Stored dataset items
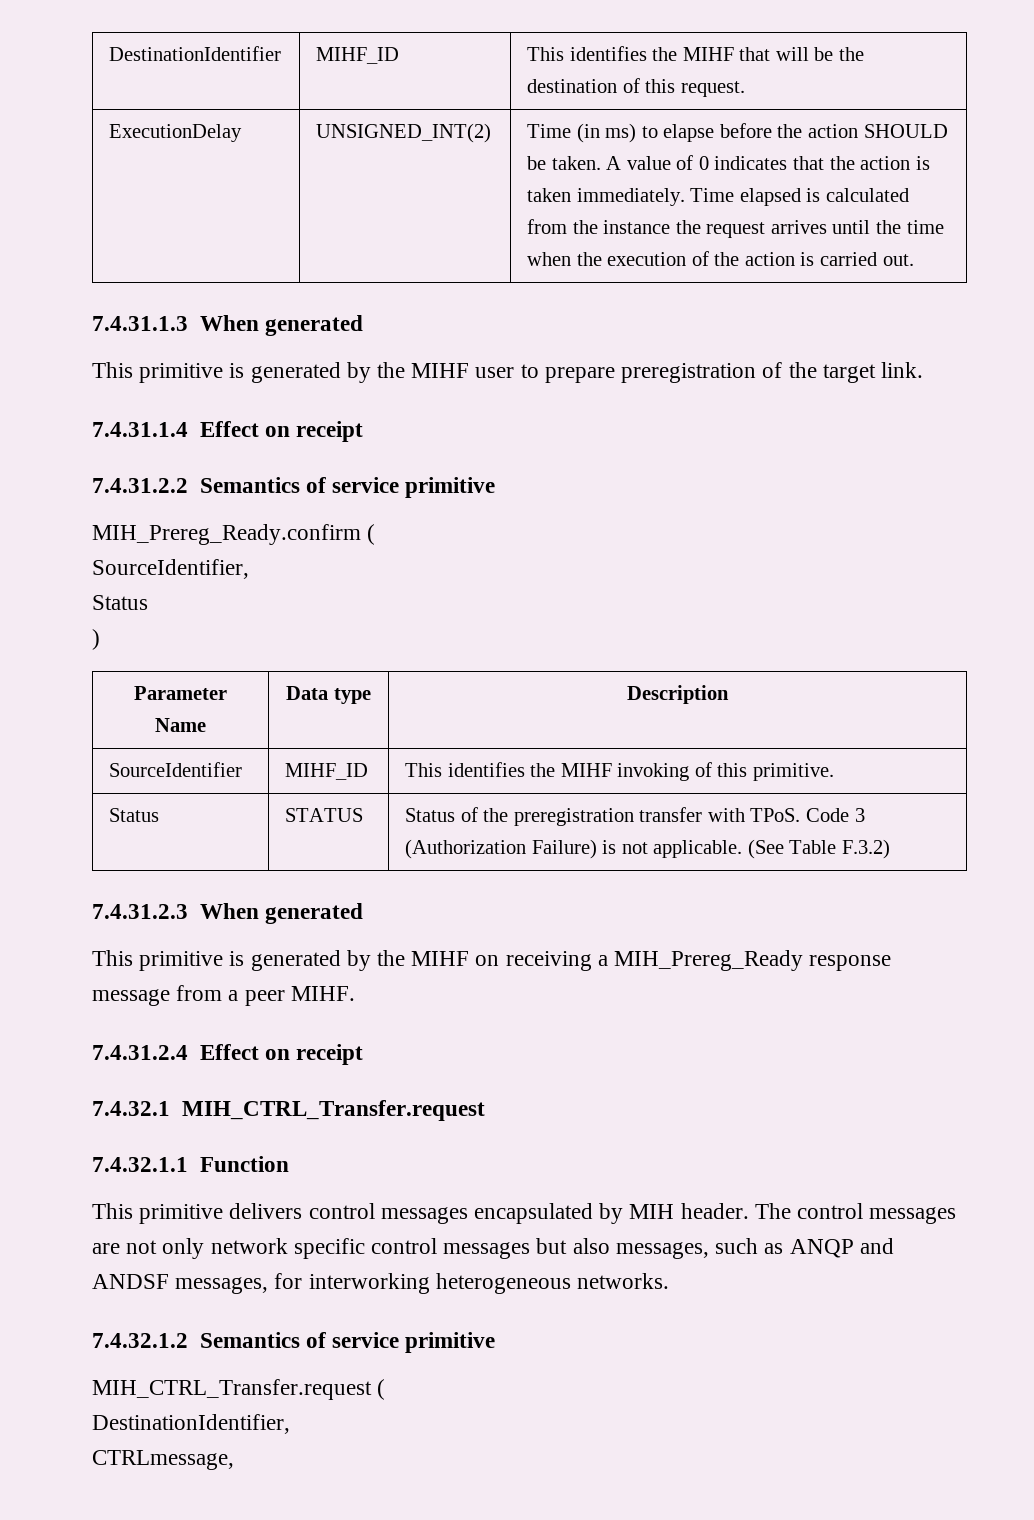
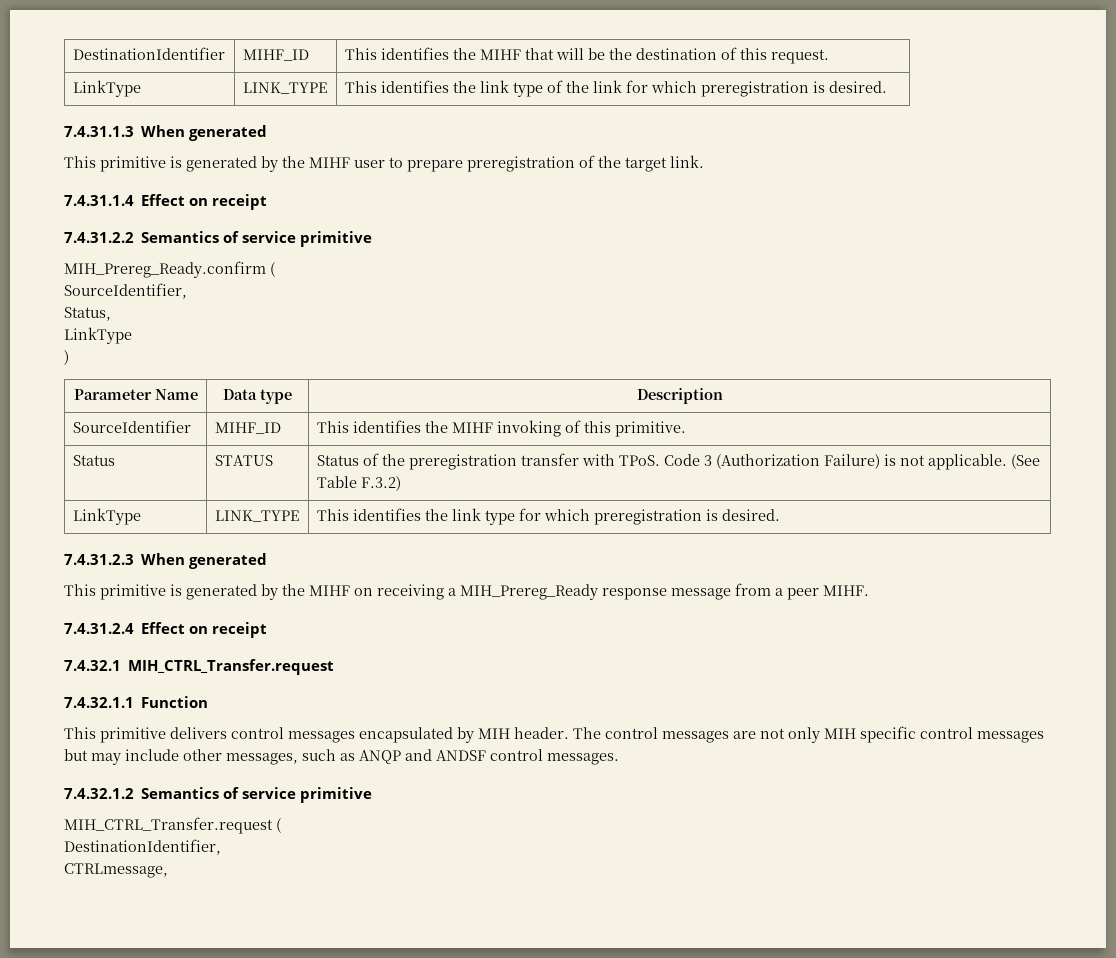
[109,124,243,142] [316,123,492,143] [527,123,948,143] [527,155,930,170] [527,188,909,206] [527,219,944,238] [527,251,914,266] ExecutionDelay | UNSIGNED_INT(2) | Time (in ms) to elapse before the action SHOULD be taken. A value of 0 indicates that the action is taken immediately. Time elapsed is calculated from the instance the request arrives until the time when the execution of the action is carried out. -> [72,80,141,97] [242,82,327,94] [344,80,887,97] LinkType | LINK_TYPE | This identifies the link type of the link for which preregistration is desired.
[92,595,148,610] Status -> [64,307,111,321] [64,327,132,344] Status, // LinkType
(891, 849) none -> [72,508,141,525] [214,510,299,522] [316,508,780,525] // LinkType | LINK_TYPE | This identifies the link type for which preregistration is desired.
[210,1238,288,1254] network -> [824,728,856,739] MIH
[572,1238,610,1254] also -> [91,749,222,765] may include other
[175,1273,670,1294] messages, for interworking heterogeneous networks. -> [490,749,619,765] control messages.

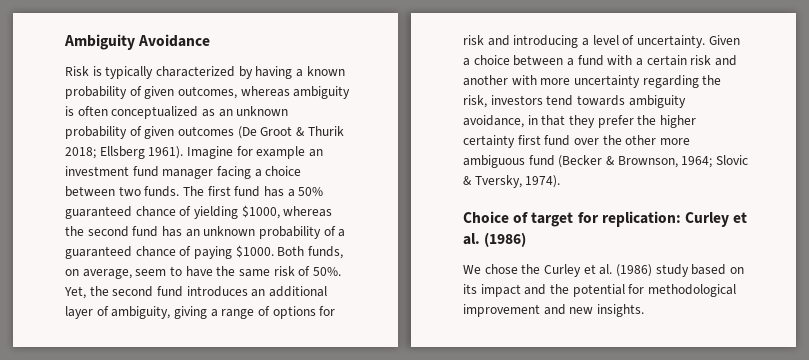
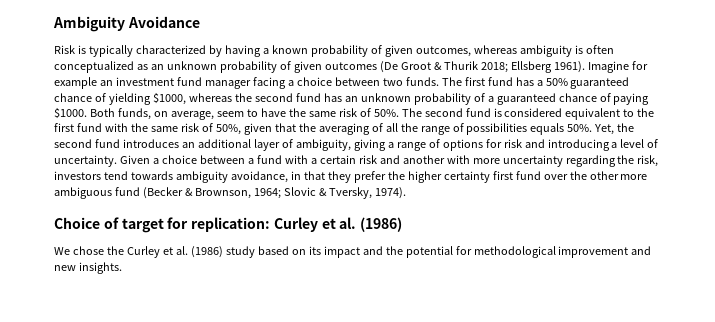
(341, 271) none -> [401,108,655,120] [54,123,593,135] The second fund is considered equivalent to the first fund with the same risk of 50%, given that the averaging of all the range of possibilities equals 50%.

- [Task details]: Exact copy required, pictures excluded: the lines from the one holding "(891, 849) none" through the last line of the data, both ends included.

- [Written answer]:
(891, 849) none -> [72,508,141,525] [214,510,299,522] [316,508,780,525] // LinkType | LINK_TYPE | This identifies the link type for which preregistration is desired.
[210,1238,288,1254] network -> [824,728,856,739] MIH
[572,1238,610,1254] also -> [91,749,222,765] may include other
[175,1273,670,1294] messages, for interworking heterogeneous networks. -> [490,749,619,765] control messages.

(341, 271) none -> [401,108,655,120] [54,123,593,135] The second fund is considered equivalent to the first fund with the same risk of 50%, given that the averaging of all the range of possibilities equals 50%.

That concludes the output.